*EXERCISE REQUIREMENTS*.
Reproduce verbatim the lines of the items below, beginning with the line that contains "See the attached" and continuing through the final line of the items.

*LISTED ENTRIES*.
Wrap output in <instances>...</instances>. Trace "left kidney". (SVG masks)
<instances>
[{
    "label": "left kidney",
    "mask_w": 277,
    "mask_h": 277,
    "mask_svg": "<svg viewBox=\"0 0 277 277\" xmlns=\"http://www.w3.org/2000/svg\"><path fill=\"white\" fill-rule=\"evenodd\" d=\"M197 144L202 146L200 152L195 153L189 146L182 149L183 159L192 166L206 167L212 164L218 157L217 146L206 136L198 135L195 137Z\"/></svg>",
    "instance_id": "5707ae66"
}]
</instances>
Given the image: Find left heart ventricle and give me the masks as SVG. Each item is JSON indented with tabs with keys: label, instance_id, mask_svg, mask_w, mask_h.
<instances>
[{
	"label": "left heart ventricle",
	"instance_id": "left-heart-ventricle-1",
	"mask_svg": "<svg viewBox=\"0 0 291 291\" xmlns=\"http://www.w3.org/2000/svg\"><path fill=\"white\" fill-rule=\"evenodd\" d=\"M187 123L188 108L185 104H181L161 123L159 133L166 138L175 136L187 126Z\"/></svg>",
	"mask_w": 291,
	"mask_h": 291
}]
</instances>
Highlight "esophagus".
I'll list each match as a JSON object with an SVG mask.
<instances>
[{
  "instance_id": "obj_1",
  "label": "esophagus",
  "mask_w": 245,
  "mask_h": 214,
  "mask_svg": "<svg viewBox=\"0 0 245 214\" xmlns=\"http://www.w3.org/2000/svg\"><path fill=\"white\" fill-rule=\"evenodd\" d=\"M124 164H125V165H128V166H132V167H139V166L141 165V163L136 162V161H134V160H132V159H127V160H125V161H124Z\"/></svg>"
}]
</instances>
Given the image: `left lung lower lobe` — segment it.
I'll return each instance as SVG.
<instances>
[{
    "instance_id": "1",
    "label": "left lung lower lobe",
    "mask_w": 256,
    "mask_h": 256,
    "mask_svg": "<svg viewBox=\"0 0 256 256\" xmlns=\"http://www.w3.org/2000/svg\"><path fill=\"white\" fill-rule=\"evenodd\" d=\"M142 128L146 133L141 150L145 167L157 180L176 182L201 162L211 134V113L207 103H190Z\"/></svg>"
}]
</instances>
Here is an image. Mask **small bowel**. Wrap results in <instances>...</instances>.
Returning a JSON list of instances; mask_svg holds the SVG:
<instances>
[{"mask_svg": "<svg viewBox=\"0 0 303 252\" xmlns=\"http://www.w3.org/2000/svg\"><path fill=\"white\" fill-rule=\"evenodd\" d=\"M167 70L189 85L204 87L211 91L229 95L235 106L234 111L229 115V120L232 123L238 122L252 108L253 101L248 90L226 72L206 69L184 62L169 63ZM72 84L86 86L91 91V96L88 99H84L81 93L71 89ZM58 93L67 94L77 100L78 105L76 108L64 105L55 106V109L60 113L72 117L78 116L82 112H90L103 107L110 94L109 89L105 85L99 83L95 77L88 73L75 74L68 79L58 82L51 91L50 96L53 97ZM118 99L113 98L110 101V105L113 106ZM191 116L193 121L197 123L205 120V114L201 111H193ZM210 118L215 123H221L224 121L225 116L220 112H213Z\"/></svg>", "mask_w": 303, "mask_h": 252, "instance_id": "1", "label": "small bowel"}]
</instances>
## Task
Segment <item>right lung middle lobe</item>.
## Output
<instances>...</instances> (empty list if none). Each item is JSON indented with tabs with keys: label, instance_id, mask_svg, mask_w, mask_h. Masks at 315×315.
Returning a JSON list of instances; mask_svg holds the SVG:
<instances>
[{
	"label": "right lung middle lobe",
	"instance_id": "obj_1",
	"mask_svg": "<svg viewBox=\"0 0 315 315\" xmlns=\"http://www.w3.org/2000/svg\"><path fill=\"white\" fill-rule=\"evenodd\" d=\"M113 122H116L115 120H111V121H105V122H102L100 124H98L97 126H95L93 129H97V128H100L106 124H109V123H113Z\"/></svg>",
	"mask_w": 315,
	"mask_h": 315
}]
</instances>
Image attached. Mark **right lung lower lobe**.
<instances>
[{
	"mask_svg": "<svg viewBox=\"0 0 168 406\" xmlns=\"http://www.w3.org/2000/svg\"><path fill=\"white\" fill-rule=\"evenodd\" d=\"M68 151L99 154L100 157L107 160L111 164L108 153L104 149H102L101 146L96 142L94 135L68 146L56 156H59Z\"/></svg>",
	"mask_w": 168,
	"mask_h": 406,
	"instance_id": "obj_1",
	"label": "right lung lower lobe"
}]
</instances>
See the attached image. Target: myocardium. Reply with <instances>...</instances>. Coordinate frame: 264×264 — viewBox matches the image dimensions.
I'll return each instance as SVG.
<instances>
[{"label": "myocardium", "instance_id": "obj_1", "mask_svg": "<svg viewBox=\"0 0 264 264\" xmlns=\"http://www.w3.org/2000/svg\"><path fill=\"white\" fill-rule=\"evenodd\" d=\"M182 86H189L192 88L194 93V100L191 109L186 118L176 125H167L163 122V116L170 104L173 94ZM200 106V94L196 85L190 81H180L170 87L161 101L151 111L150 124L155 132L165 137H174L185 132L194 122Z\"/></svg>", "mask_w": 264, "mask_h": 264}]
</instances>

*TASK RESPONSE*.
See the attached image. Target: myocardium. Reply with <instances>...</instances>. Coordinate frame: 264×264 — viewBox matches the image dimensions.
I'll return each instance as SVG.
<instances>
[{"label": "myocardium", "instance_id": "obj_1", "mask_svg": "<svg viewBox=\"0 0 264 264\" xmlns=\"http://www.w3.org/2000/svg\"><path fill=\"white\" fill-rule=\"evenodd\" d=\"M182 86H189L192 88L194 93V100L191 109L186 118L176 125H167L163 122V116L170 104L173 94ZM200 106V94L196 85L190 81H180L170 87L161 101L151 111L150 124L155 132L165 137H174L185 132L194 122Z\"/></svg>", "mask_w": 264, "mask_h": 264}]
</instances>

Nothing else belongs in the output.